__Work required__. Output all of the records exactly as written.

*** Opening of Data provided ***

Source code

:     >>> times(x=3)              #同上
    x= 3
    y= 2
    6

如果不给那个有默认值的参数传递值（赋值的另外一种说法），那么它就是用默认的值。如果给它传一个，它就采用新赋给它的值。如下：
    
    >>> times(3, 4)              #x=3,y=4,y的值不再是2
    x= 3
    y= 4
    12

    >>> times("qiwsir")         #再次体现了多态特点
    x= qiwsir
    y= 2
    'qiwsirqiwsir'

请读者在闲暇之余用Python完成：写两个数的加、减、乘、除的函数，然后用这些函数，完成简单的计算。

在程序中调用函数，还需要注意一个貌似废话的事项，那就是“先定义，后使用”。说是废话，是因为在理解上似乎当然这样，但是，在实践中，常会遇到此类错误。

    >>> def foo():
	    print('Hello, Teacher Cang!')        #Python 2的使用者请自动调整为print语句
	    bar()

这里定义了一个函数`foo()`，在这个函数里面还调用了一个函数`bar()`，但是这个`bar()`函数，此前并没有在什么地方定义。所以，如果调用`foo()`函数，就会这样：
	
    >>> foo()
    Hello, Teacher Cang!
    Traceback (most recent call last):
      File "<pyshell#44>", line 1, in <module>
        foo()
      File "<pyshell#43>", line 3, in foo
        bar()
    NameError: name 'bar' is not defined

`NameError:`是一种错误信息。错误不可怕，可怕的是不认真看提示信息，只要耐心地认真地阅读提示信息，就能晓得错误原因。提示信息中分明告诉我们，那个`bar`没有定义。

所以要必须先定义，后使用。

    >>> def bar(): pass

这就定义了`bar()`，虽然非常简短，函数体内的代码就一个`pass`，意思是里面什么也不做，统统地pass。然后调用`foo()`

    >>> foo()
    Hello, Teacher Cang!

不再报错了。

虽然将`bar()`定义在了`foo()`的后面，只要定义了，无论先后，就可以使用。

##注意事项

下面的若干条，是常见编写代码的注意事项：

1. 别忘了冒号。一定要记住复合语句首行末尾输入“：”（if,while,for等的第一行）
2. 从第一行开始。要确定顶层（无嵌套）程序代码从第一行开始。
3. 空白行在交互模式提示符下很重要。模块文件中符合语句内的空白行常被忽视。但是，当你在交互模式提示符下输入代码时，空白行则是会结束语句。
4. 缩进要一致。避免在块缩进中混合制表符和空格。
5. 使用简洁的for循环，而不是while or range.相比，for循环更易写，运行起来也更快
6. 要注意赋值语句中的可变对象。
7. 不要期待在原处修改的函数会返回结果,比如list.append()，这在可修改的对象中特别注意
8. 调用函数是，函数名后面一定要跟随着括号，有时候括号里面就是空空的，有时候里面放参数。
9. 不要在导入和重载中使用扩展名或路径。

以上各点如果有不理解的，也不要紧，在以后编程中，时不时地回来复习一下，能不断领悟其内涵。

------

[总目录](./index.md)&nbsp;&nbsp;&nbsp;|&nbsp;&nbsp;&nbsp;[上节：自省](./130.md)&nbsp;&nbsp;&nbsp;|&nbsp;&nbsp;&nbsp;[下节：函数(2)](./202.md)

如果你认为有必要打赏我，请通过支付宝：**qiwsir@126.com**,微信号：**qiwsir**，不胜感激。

*** Close of Data provided ***

__Response__.
Source code

:     >>> times(x=3)              #同上
    x= 3
    y= 2
    6

如果不给那个有默认值的参数传递值（赋值的另外一种说法），那么它就是用默认的值。如果给它传一个，它就采用新赋给它的值。如下：
    
    >>> times(3, 4)              #x=3,y=4,y的值不再是2
    x= 3
    y= 4
    12

    >>> times("qiwsir")         #再次体现了多态特点
    x= qiwsir
    y= 2
    'qiwsirqiwsir'

请读者在闲暇之余用Python完成：写两个数的加、减、乘、除的函数，然后用这些函数，完成简单的计算。

在程序中调用函数，还需要注意一个貌似废话的事项，那就是“先定义，后使用”。说是废话，是因为在理解上似乎当然这样，但是，在实践中，常会遇到此类错误。

    >>> def foo():
	    print('Hello, Teacher Cang!')        #Python 2的使用者请自动调整为print语句
	    bar()

这里定义了一个函数`foo()`，在这个函数里面还调用了一个函数`bar()`，但是这个`bar()`函数，此前并没有在什么地方定义。所以，如果调用`foo()`函数，就会这样：
	
    >>> foo()
    Hello, Teacher Cang!
    Traceback (most recent call last):
      File "<pyshell#44>", line 1, in <module>
        foo()
      File "<pyshell#43>", line 3, in foo
        bar()
    NameError: name 'bar' is not defined

`NameError:`是一种错误信息。错误不可怕，可怕的是不认真看提示信息，只要耐心地认真地阅读提示信息，就能晓得错误原因。提示信息中分明告诉我们，那个`bar`没有定义。

所以要必须先定义，后使用。

    >>> def bar(): pass

这就定义了`bar()`，虽然非常简短，函数体内的代码就一个`pass`，意思是里面什么也不做，统统地pass。然后调用`foo()`

    >>> foo()
    Hello, Teacher Cang!

不再报错了。

虽然将`bar()`定义在了`foo()`的后面，只要定义了，无论先后，就可以使用。

##注意事项

下面的若干条，是常见编写代码的注意事项：

1. 别忘了冒号。一定要记住复合语句首行末尾输入“：”（if,while,for等的第一行）
2. 从第一行开始。要确定顶层（无嵌套）程序代码从第一行开始。
3. 空白行在交互模式提示符下很重要。模块文件中符合语句内的空白行常被忽视。但是，当你在交互模式提示符下输入代码时，空白行则是会结束语句。
4. 缩进要一致。避免在块缩进中混合制表符和空格。
5. 使用简洁的for循环，而不是while or range.相比，for循环更易写，运行起来也更快
6. 要注意赋值语句中的可变对象。
7. 不要期待在原处修改的函数会返回结果,比如list.append()，这在可修改的对象中特别注意
8. 调用函数是，函数名后面一定要跟随着括号，有时候括号里面就是空空的，有时候里面放参数。
9. 不要在导入和重载中使用扩展名或路径。

以上各点如果有不理解的，也不要紧，在以后编程中，时不时地回来复习一下，能不断领悟其内涵。

------

[总目录](./index.md)&nbsp;&nbsp;&nbsp;|&nbsp;&nbsp;&nbsp;[上节：自省](./130.md)&nbsp;&nbsp;&nbsp;|&nbsp;&nbsp;&nbsp;[下节：函数(2)](./202.md)

如果你认为有必要打赏我，请通过支付宝：**qiwsir@126.com**,微信号：**qiwsir**，不胜感激。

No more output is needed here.